On the set of the film, Russia's record for the most popular selfie was set; 349 Perms, 441 Saratovites, 423 Kazanians, 369 Irkutsk, 312 Omsk citizens, 318 Voronezh residents and 420 Krasnoyarsk residents took part.

To play the figure skater, Artur Smolyaninov had to undergo training, as before that he skated only in his childhood when playing hockey.
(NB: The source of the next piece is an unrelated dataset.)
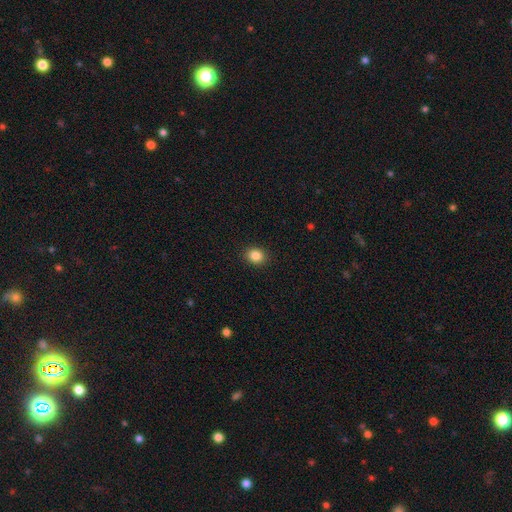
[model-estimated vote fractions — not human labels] smooth-or-featured: smooth: 85% | star or artifact: 10% | featured or disk: 4%
  how-rounded: round: 61% | in between: 38% | cigar-shaped: 1%
  merging: none: 91% | minor disturbance: 6% | major disturbance: 2% | merger: 1%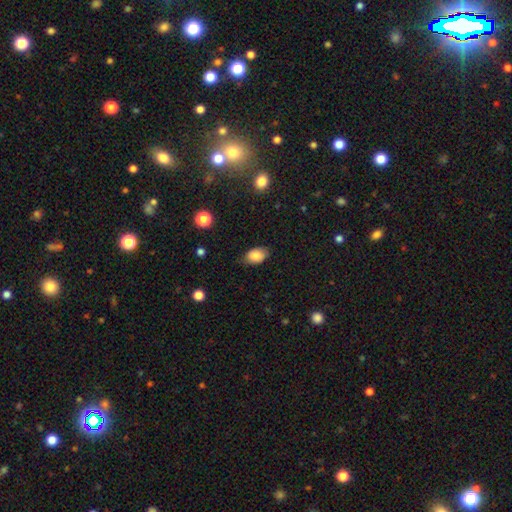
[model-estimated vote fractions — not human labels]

Professional ice dancer Ilia Averbukh taught Artur figure skating.

The bear which appeared in the film is Stepan, which appeared in several films (The Edge, The Barber of Siberia and The Horde).

Konstantin Khabensky, who did the voiceovers for all the Yolki films, appears for the first time on screen in Yolki 1914.